*What the task requires*. Give the count of lines in the records below that contain "getwater", with no other words.

(Change detection outputs)
>>
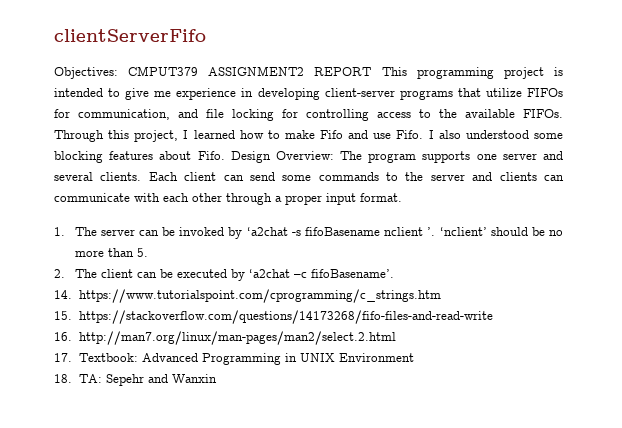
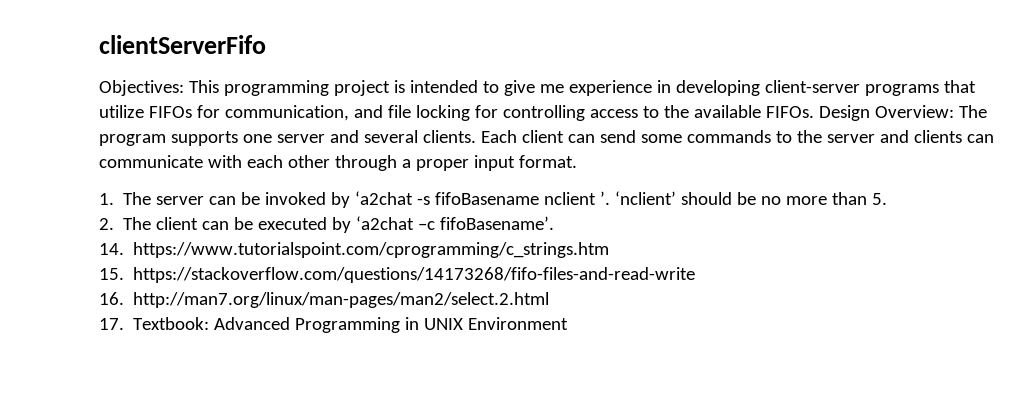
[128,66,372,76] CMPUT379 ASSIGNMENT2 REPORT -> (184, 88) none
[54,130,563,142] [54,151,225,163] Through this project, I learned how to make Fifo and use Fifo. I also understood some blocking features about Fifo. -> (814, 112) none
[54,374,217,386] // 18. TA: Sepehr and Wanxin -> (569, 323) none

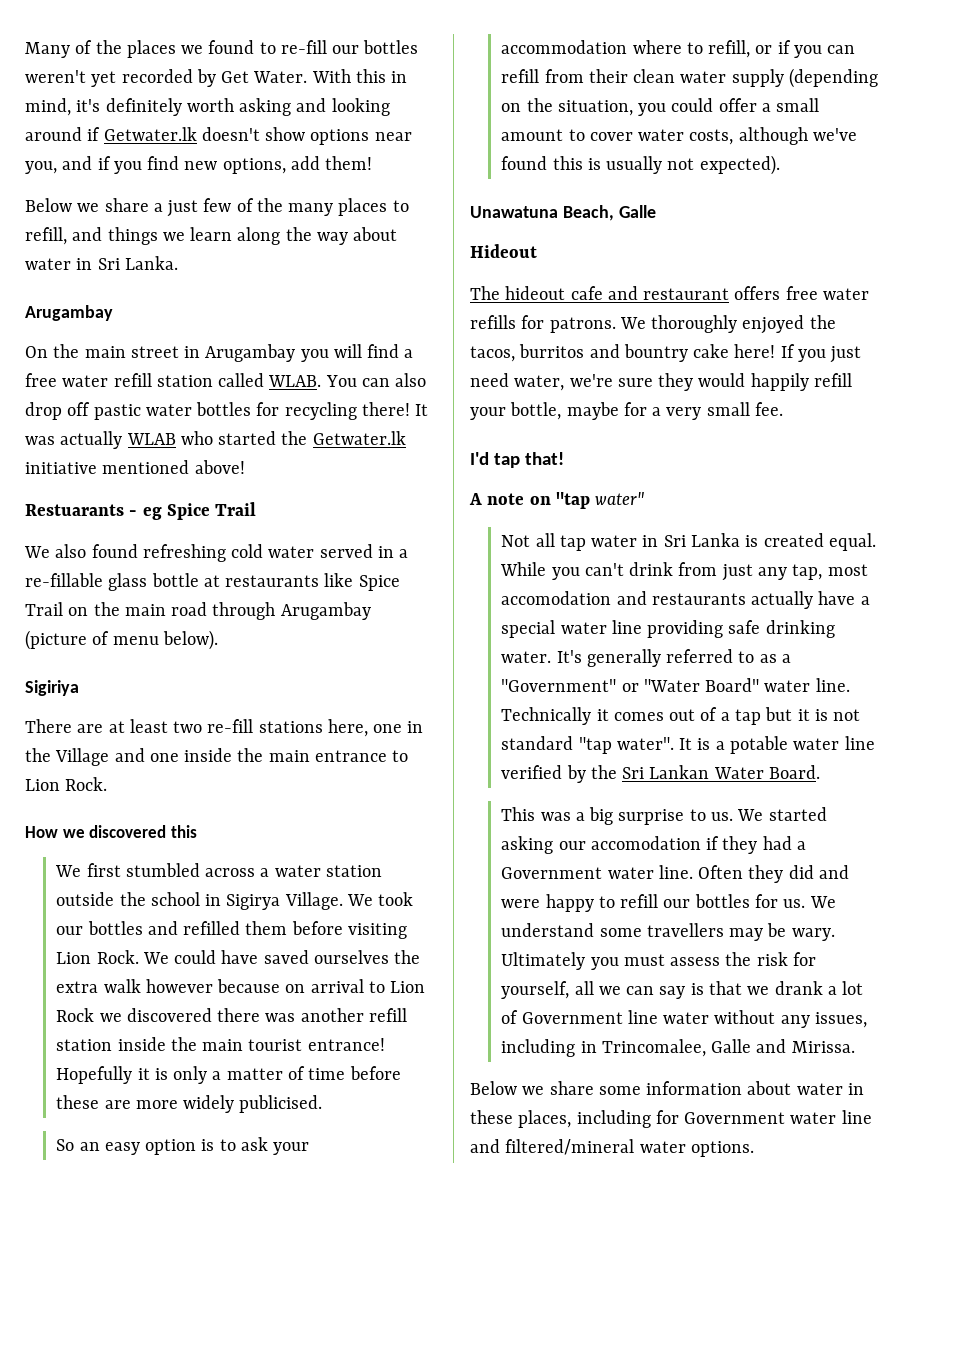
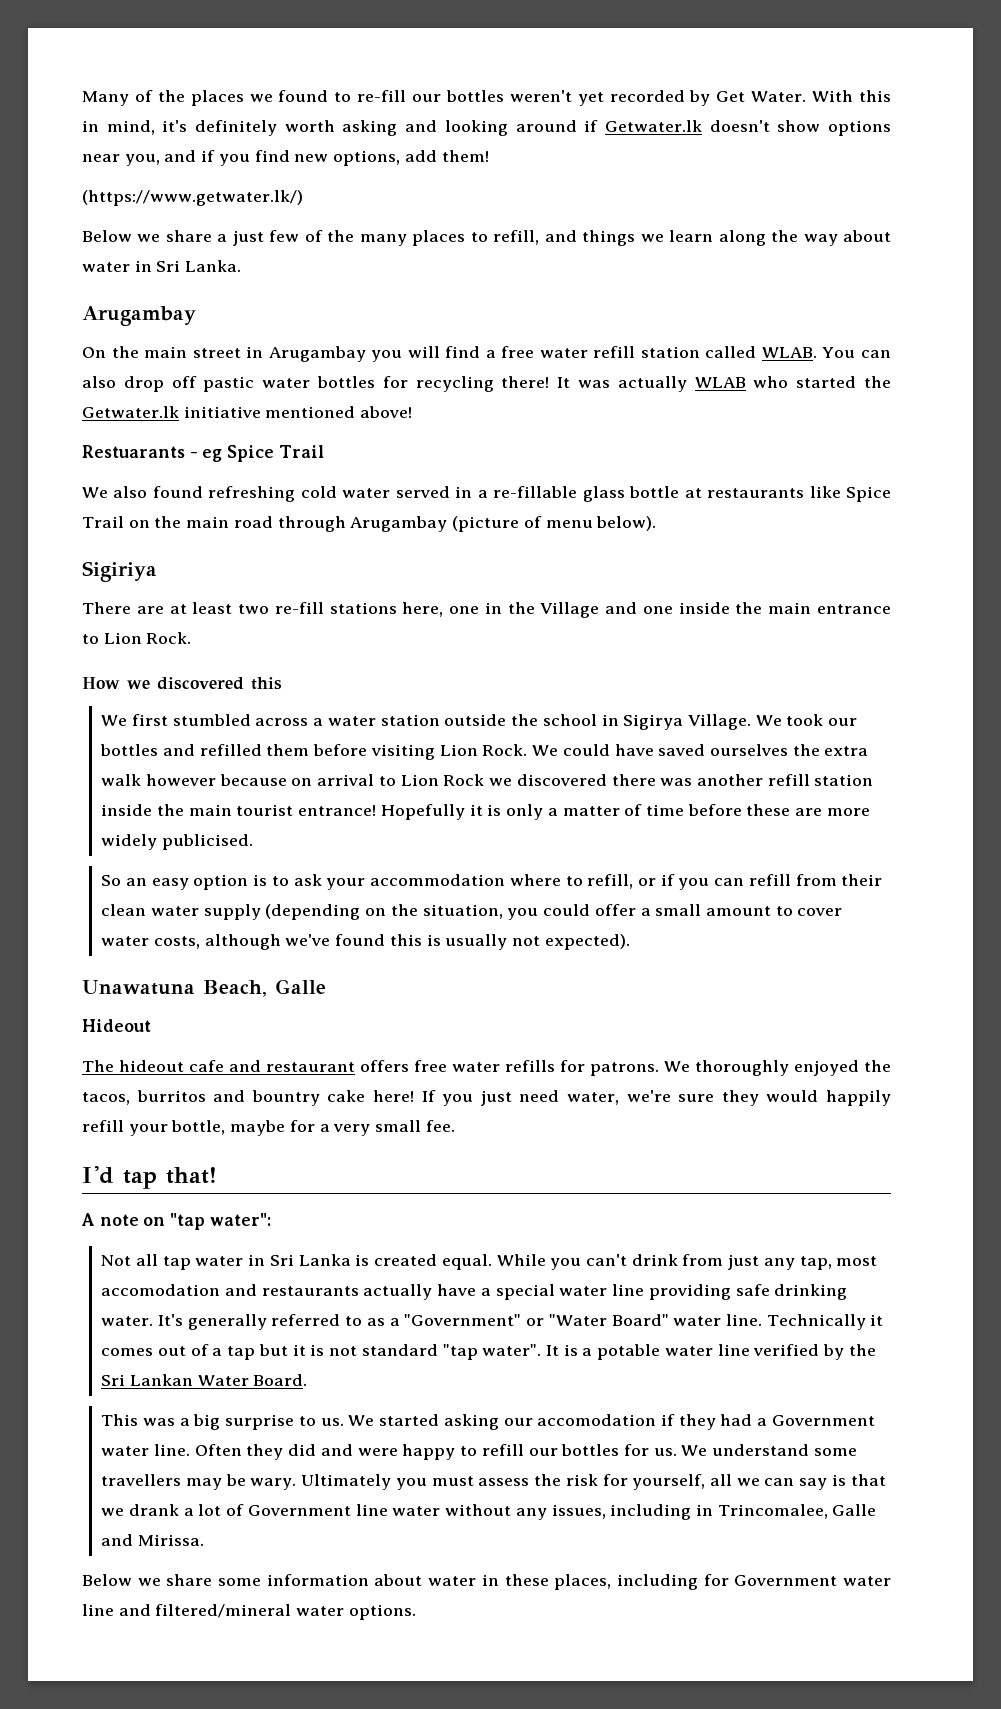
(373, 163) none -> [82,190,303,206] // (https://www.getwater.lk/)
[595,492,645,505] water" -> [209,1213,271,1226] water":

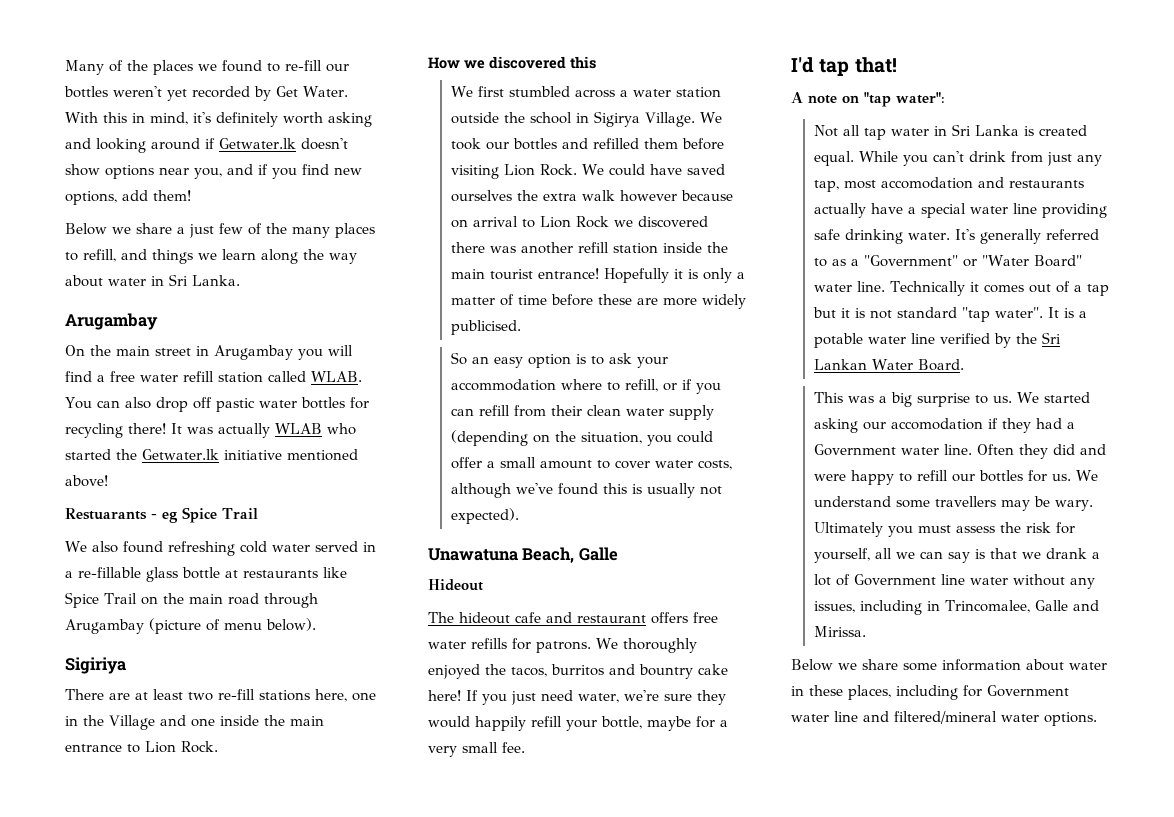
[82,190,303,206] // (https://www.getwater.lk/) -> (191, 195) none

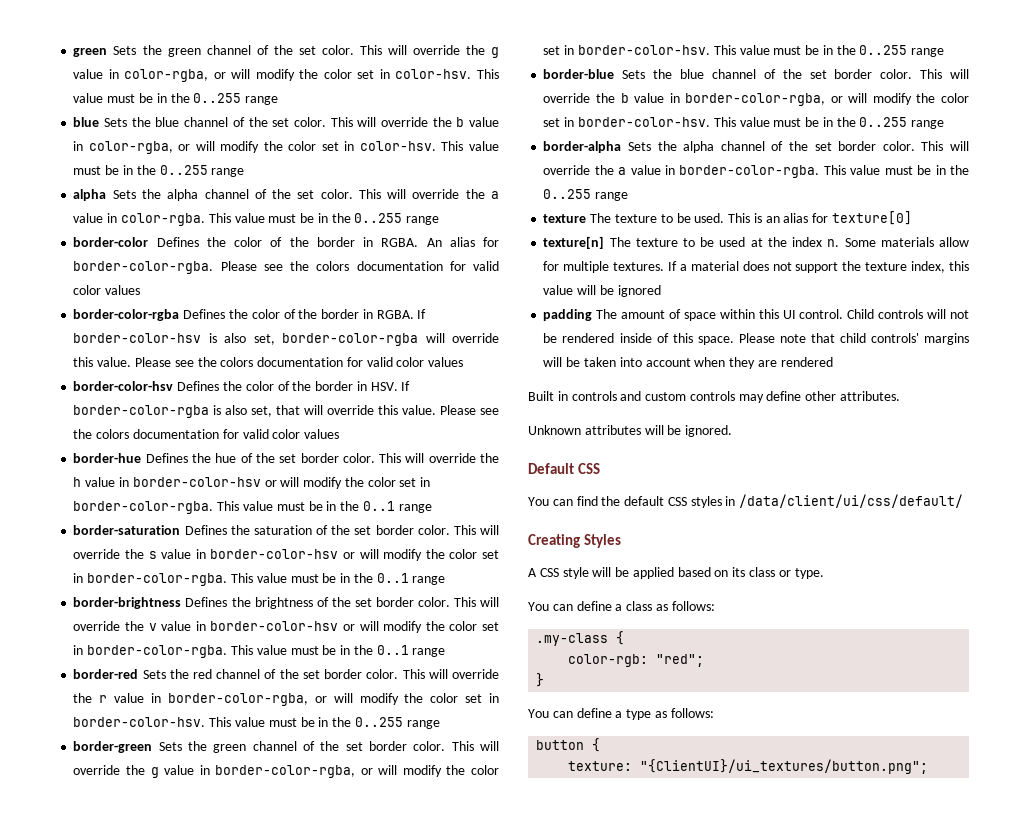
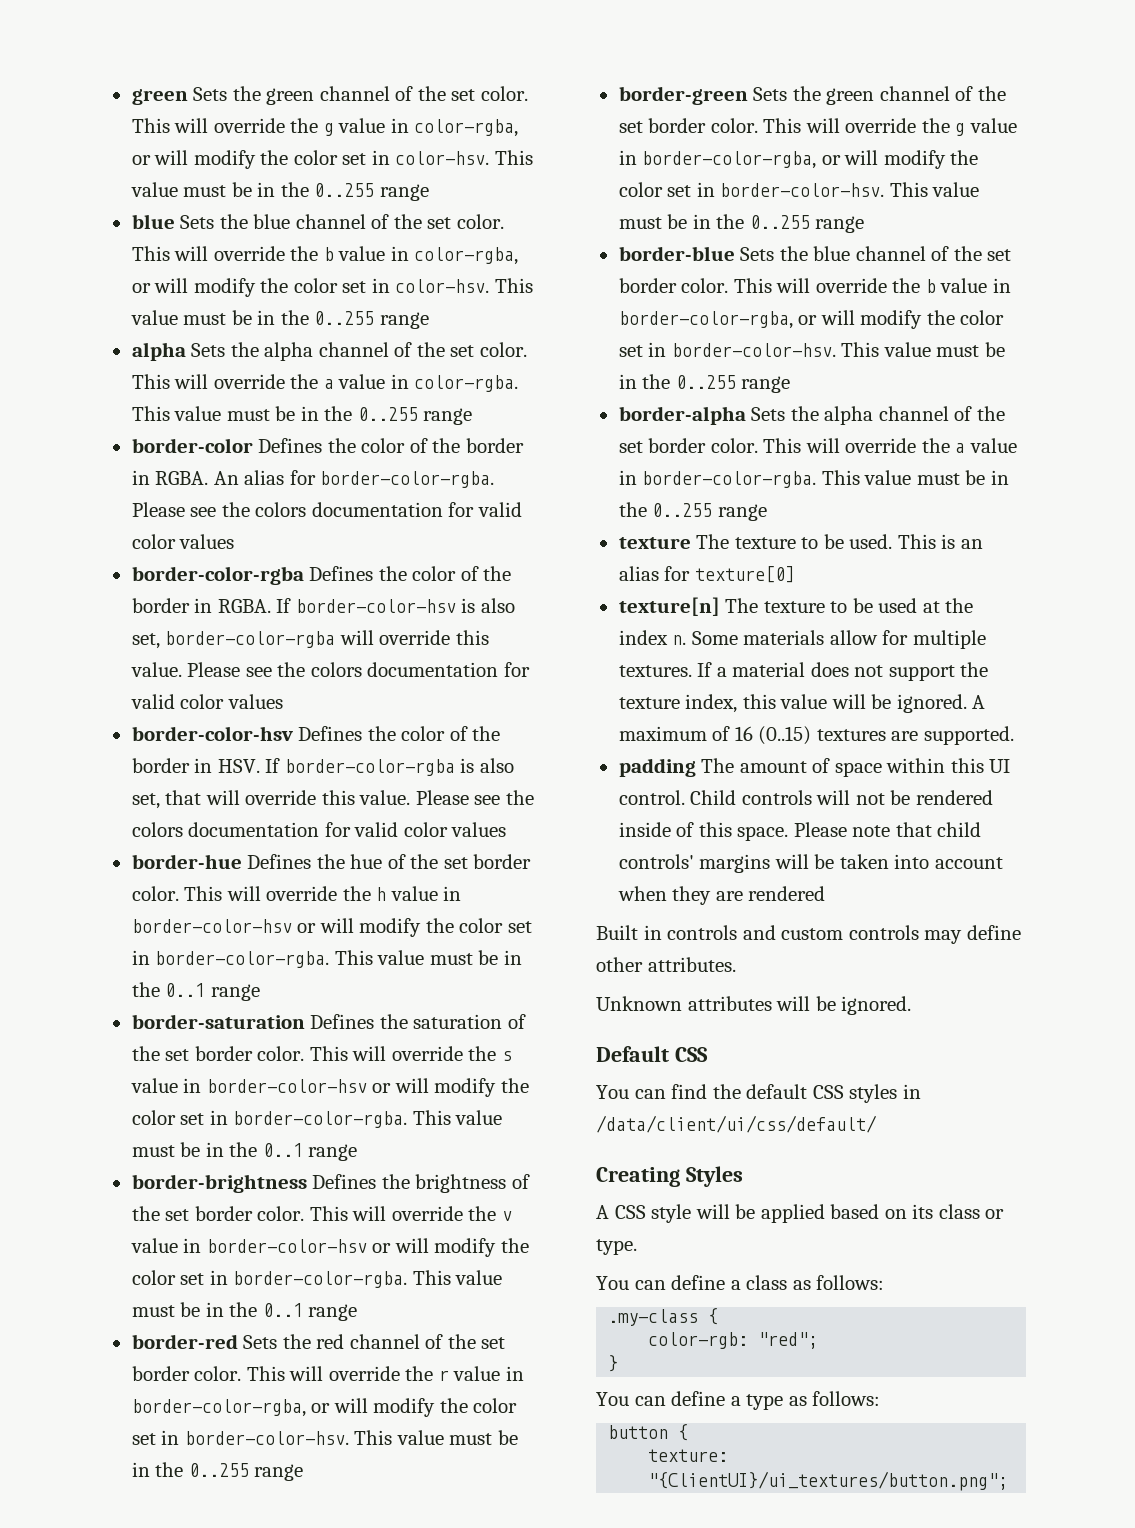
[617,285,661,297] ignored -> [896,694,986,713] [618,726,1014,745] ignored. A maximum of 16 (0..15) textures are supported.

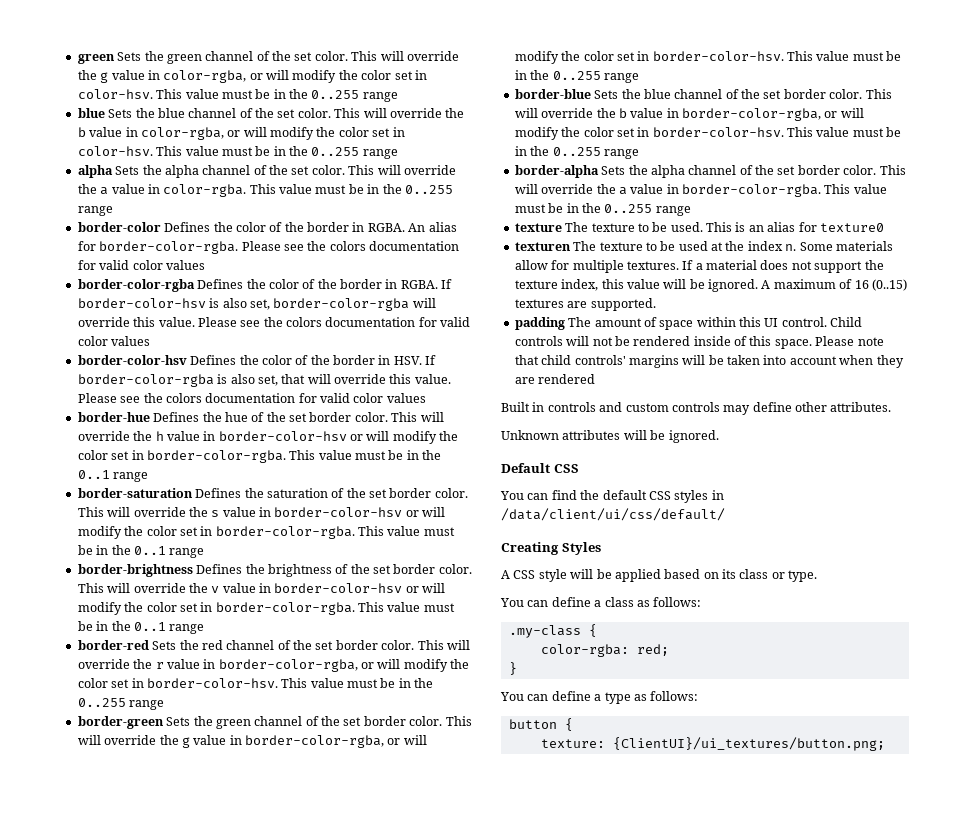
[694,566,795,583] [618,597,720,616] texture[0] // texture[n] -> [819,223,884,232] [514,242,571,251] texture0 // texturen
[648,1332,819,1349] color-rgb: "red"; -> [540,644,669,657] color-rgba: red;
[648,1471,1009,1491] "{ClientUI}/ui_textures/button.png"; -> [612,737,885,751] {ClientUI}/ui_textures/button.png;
<<
*Solution to this exercise*. 2